Today the desks were arranged to form four tables, each with a box in the middle of them. As each student entered, Oz sent each of them over to one of the tables in turn.
"Last week, I mentioned that video games were the newest big concern when it came to violence in the media," Oz began. It should be noted that none of the boxes was big enough to contain a video game console. "But that's not quite the point this week, since we'll just be looking at plain old games this week, which can still be plenty violent. Take chess, your object there is to wipe out the other guy's army and force his king to surrender, it's abstracted warfare, heck checkers your intent is to wipe the other guy out completely, which is even worse, and neither of these games are very new, in fact game pieces have been found in archaeological sites that are thousands of years old. So people have been playing games, often violent games, for a very long time.Longer than we've even been people if you ask guys like Huizinga, who argued that play is a fundamental manifestation of culture, so remember his name next time your parents accuse you of goofing off."
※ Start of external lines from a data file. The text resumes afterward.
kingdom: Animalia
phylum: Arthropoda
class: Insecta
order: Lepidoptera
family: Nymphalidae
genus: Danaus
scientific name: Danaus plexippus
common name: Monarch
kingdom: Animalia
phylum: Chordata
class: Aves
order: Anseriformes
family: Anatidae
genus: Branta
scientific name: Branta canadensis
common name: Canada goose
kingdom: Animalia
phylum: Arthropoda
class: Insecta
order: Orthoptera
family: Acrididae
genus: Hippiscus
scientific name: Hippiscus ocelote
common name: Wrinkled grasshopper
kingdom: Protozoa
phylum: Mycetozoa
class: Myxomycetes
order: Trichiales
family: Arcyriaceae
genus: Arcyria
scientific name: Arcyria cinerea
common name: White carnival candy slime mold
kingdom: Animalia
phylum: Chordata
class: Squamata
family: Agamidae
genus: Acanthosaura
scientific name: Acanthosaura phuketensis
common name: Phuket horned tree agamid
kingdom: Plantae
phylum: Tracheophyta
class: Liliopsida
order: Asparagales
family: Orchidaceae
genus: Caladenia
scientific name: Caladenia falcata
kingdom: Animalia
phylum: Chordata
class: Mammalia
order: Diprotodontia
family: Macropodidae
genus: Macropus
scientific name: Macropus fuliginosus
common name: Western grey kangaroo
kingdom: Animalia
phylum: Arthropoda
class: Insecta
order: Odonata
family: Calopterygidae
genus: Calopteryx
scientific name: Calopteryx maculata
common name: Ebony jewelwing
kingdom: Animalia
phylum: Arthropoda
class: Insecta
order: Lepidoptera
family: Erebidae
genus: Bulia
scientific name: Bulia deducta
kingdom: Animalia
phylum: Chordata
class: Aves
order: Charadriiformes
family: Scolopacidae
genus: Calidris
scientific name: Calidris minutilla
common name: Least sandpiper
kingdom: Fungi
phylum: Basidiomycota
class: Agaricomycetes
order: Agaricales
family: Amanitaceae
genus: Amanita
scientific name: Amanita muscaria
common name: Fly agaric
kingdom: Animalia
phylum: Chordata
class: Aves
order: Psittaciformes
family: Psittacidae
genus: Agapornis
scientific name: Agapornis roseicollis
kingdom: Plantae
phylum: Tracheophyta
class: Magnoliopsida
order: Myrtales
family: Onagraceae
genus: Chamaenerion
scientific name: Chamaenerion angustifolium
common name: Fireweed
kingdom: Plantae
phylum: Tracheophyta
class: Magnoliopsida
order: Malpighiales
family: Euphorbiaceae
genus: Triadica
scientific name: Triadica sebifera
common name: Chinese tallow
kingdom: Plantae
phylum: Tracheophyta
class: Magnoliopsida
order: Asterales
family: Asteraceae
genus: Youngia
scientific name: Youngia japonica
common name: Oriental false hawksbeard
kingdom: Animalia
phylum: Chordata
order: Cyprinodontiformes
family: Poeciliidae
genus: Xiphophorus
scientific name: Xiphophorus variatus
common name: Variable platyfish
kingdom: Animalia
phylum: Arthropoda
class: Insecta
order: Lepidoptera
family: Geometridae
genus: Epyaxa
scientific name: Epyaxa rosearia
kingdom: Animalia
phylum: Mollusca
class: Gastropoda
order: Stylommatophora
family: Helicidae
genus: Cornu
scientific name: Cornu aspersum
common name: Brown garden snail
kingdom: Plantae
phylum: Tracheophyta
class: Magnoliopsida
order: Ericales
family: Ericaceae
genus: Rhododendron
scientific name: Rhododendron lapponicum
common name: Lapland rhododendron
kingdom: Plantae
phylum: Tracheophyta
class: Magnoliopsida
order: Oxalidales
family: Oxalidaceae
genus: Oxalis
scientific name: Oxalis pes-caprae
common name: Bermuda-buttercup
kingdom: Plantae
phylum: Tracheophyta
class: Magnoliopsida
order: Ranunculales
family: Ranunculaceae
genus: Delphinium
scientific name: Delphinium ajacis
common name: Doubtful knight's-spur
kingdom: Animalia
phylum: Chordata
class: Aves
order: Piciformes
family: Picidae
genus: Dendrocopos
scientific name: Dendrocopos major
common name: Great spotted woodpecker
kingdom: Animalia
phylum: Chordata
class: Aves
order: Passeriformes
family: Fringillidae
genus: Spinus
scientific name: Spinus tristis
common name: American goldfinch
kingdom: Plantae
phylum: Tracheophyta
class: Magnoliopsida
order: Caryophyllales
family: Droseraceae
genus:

"So that brings up the question of what exactly makes a game? Is it that it's fun? Which yes, but by the very definition of play it should be, otherwise it stops being play and becomes work, and Jack ends up a dull boy chasing his wife through a hotel with an axe." That metaphor got away from Oz a little. "So what distinguishes game play from other types of play, is that it's a specific kind of structured play. A game has a goal, an end condition that counts as winning, or losing, and it has rules on how you can achieve that end."
"But wait Oz, you say, rules? How can that be, don't rules keep it from being fun? To which my reply is that they make it fun, or else keep it from getting unfun. Take chess for instance. If the goal is capture all the other guy's pieces, what's to stop you punching the other guy in the face and taking his pieces that way, because it's against the rules. Partly because because being punched in the face is not fun, usually, but also, because being able to punch the other guy in the face makes it unfair, and unfair games are, again, not fun. Basically, games need rules because otherwise they start to break down, and different games need different rules."
"Which brings us to today's activity, which is going to demonstrate my point to you. Each table has the equipment for a game, hopefully you will already know the rules, but in any case there are notes with the equipment. You are going to to spend the rest of the class breaking these games by changing the rules, then playing the game to see how that effects the game. Start with the one rule, then try others, try stacking them to see what happens. Hey, maybe you'll figure out a new variation on your game."